During an Atlanta Audubon Society field trip last weekend in Clayton County, our leaders Carol Lambert and Jeff Sewell told us chances were good that we would see a bird many of us had never seen before, a limpkin.

The authoritative “Birds of North America Online” describes the limpkin as “one of North America’s most curious birds, singular in appearance and unusual in its diet.” A large, nocturnal bird of freshwater marshes, swamps and lake edges, the limpkin looks like a cross between a rail and a heron, well camouflaged in brown with spots of white.

The male’s piercing, banshee-like wails also are distinctive. The sound of several male limpkins calling at once is said to be one of nature’s weirdest cacophonies.

The bird’s native range is the tropics as far south as Argentina, where it finds its preferred food, apple snails. In the United States, it occurs almost exclusively in South Florida, but on rare occasions, it may show up in South Georgia and, even more rarely, in the Atlanta area.

Several weeks ago, three limpkins mysteriously showed up at Lake Blalock, a reservoir owned and managed by the Clayton County Water Authority. The birds have remained there ever since, apparently finding enough snails, mussels and other aquatic creatures to eat.

So, there was an air of excitement last weekend as we carpooled to the lake to see if we could spot the birds. At our first stop, a fishing cove, we had no luck and were beginning to think the birds would be a no-show.

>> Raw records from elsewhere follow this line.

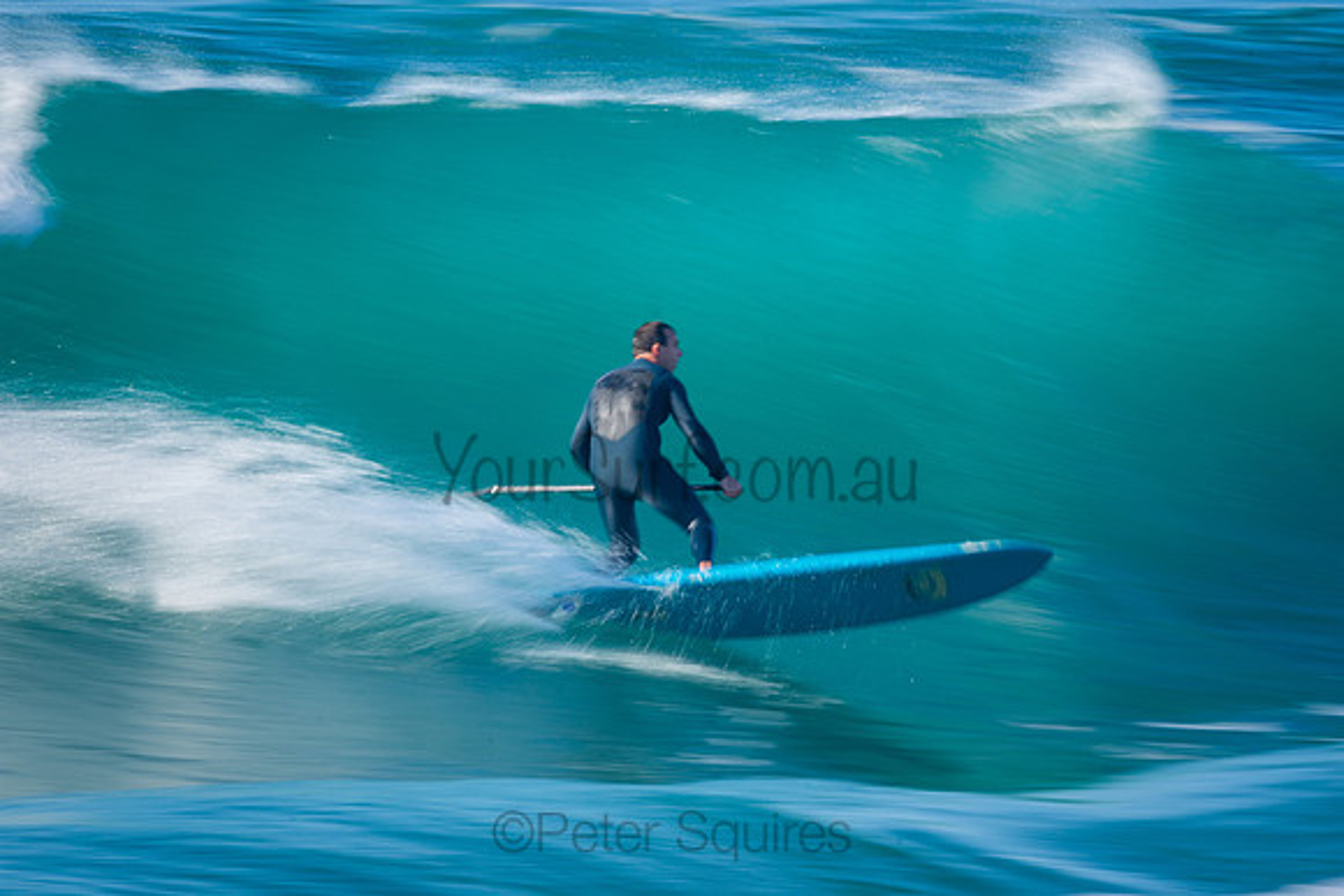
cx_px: 672
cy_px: 448
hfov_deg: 2.7
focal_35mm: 750
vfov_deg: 1.8
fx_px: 28005
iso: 100
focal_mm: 500
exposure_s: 1/25
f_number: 20
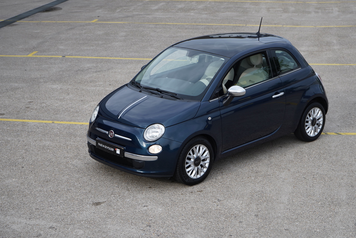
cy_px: 119
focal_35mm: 67
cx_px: 178
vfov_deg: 20.3
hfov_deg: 30.1
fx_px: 663
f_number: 5.6
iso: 100
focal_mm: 67
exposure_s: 1/160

Then, a fellow birder saw a limpkin fly in and set down in a thicket at water’s edge on the other side of the cove. We quickly grabbed our scopes, binoculars and cameras and sped over there, where several of us happily got our first view ever of a limpkin.

IN THE SKY: From David Dundee, Tellus Science Museum astronomer: The Draconid meteor shower, visible this weekend, reaches a maximum of 20 meteors per hour tonight. Look to the north throughout the night.

The moon will be full on Wednesday. Mercury is low in the east just before dawn. Venus and Mars rise in the east about an hour before dawn. Jupiter is in the west at dusk and sets about two hours later. Saturn is low in the southwest at dusk and sets in the west just before midnight.